Berdasarkan kemuliaan akhlak dan ilmu pengetahuannya yang luas, akhirnya pada tanggal 2 November1899, diangkat menjadi “jena teke”(Putera Mahkota) oleh majelis Hadat. Untuk menimba pengalaman dalam menjalankan roda pemerintahan, maka pada tanggal 23 maret 1908 dianggkat menjadi jeneli Donggo(jabatan setingkat camat). Setelah ayahnya Sultan Ibrahim mangkat pada tahun 1915, Muhammad Salahuddin memegang tampuk pemerintahan, kemudian pada tahun 1917 secara resmi di tuha ro lanti(Dilantik) menjadi Sultan Bima XIV yang memerintah dari tahun 1915 – 1951 M, disamping sebagai Sultan, pada tahun 1949 diangkat menjadi pemimpin Dewan Raja – Raja se-pulau Sumbawa atas persetujuan sultan Dompu dan Sultan Sumbawa. Dalam bidang organisasi pergerakan, sultan Muhammad Salahuddin menjadi perintis, pelindung dan ketua berbagai organisasi yang bergerak di bidang agama, sosial dan politik.


Pada tahun 1921, Muhammad Salahuddin mulai mencanangkan sistim pendidikan moderen dengan mendirikan HIS di kota Raba . Kemudian pada tahun 1922, mendirikan sekolah kejuruan wanita ( kopschool ) di Raba .Untuk memimpin sekolah itu, sultan Muhammad Salahuddin mendatangkan seorang keturunan Indonesia yang berjiwa nasionalis dari sulawesi selatan bernama SBS Yulianche. Guna pemerataan pendidikan , pada tahun 1922 Sultan Muhammad Salahuddin mendirikan sekolah agama dan umum di seluruh kejenelian(Sekarang kecamatan). Mulai saat itu di desa – desa tertentu dirikan sekolah agama setingkat ibtidaiyah yang bernama”Sakola kita” (Sekolah Kitab) dan sekolah umum yang bernama “Sekolah Desa” yang kemudian berkembang menjadi “Sekolah Rakyat”yang setingkat dengan Sekolah Dasar (SD) pada masa sekarang.

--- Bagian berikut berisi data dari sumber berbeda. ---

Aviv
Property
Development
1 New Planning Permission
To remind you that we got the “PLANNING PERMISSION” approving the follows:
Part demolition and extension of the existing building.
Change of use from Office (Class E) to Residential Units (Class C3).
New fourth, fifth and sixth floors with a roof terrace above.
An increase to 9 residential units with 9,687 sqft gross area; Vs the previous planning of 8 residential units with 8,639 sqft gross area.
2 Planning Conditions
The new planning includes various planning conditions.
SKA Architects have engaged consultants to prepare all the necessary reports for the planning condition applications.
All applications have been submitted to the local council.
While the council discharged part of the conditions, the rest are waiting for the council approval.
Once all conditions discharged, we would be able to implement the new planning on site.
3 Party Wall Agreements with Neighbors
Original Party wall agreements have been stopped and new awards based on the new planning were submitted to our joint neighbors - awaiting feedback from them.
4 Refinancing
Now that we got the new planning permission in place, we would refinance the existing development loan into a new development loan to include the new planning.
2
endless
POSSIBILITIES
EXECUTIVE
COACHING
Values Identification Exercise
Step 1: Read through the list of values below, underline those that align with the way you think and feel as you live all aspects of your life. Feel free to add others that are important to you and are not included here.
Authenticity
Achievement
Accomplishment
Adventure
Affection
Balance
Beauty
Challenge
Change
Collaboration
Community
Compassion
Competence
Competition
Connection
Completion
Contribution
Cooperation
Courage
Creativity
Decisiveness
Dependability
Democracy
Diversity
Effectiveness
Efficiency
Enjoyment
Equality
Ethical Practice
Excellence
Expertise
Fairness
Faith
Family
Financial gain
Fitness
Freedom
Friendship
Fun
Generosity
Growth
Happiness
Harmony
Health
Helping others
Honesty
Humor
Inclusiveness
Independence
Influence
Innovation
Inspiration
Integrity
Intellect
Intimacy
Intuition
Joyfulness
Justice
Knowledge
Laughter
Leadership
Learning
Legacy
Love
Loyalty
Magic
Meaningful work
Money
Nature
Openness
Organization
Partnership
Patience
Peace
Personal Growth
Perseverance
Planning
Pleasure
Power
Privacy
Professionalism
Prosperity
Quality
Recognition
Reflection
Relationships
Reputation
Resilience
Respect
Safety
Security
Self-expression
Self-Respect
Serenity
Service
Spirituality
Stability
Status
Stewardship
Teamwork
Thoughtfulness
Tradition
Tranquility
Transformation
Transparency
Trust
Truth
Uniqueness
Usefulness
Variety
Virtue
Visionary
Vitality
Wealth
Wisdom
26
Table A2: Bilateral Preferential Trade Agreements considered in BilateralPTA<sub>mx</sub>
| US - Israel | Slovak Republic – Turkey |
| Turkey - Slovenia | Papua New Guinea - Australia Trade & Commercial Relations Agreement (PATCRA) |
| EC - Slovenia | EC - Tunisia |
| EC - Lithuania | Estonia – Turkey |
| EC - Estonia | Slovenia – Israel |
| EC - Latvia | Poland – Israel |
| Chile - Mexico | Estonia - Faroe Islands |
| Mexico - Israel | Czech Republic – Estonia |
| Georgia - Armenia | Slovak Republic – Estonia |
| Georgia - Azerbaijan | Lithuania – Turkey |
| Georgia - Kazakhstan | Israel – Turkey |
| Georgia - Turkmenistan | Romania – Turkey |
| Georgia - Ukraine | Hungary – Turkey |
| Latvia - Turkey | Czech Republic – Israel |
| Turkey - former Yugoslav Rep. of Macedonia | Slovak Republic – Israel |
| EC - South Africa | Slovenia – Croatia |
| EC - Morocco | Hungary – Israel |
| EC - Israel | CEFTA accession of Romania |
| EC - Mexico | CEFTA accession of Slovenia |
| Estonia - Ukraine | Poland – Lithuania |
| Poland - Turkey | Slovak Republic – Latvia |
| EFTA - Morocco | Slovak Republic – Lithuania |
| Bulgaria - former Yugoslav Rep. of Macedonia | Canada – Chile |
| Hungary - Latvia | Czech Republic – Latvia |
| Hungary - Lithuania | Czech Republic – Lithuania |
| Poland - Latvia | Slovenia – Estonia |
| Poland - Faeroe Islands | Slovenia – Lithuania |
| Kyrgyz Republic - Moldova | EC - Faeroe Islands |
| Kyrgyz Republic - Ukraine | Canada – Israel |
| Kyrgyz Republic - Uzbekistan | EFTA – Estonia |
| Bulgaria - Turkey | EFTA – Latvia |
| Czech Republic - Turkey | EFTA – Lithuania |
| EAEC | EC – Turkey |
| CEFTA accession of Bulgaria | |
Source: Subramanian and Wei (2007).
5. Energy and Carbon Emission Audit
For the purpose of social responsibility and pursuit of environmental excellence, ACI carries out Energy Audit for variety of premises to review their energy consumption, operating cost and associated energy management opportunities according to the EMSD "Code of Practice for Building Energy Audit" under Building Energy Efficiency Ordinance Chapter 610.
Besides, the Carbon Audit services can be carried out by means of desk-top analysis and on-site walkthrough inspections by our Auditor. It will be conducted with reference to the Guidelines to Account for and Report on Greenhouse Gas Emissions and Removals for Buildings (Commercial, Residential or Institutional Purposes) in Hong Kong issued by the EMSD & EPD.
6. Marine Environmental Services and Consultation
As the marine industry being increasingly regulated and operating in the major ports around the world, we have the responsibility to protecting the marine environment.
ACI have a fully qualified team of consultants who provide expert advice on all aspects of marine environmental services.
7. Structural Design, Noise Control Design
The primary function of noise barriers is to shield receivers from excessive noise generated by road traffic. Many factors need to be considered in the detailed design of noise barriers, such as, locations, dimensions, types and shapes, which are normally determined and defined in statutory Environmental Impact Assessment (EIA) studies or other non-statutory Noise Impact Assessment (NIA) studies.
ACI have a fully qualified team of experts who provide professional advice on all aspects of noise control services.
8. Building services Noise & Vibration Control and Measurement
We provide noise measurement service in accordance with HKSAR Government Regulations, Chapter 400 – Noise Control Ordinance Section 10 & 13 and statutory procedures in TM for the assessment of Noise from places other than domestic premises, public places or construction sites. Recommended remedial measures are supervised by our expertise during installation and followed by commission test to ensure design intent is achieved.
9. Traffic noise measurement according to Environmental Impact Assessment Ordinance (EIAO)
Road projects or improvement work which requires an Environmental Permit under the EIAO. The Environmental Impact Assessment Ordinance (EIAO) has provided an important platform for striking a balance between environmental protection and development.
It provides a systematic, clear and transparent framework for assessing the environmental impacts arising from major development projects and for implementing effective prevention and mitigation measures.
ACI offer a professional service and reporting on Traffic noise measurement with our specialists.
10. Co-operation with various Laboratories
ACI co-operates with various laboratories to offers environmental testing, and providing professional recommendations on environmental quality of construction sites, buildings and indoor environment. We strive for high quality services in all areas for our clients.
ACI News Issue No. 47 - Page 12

Pada tahun 1931 Ruma Bicara (perdana Menteri) Abdul Hamid bersama Abdul Wahid Karim Muda tokoh Muhammadiyah kelahiran sumatera Barat,mendirikan “Madrasyah Darul Tarbiyah” di kota  Raba. Keberadaan sekolah ini disambut positif oleh Sultan Muhammad Salahuddin, dengan memberikan bantuan berupa dana serta sarana pendidikan pada tahun 1934, Sultan bersama ulama dari Batavia bernama Syekh Husain Sychab mendirikan “Madrasah Darul Ulum” di kampung Suntu Bima. Dua lembaga pendidikan Islam ini, berhasil mencetak kader Islam yang kelak menjadi tokoh – tokoh yang berani baik pada masa pergerakan maupun pada era revolusi kemerdekaan.

Pada tahun 1931, pengembangan kualitas dan kuantitas sekolah agama serta rumah ibadah (masjid dan langgar), oleh sultan diserahkan kepada “Lembaga Syara Hukum” Lembaga yang sebelum tahun 1908, merupakan lembaga resmi pemerintah Kesultanan yang bernama “Lembaga Sara Hukum” pada tanggal 16 Maret 1968 lembaga ini berubah statusnya menjadi “Yayasan Islam Bima”. Sumber dana berasal dari “Dana Molu” (sawah Maulud) sebanyak 200 Ha.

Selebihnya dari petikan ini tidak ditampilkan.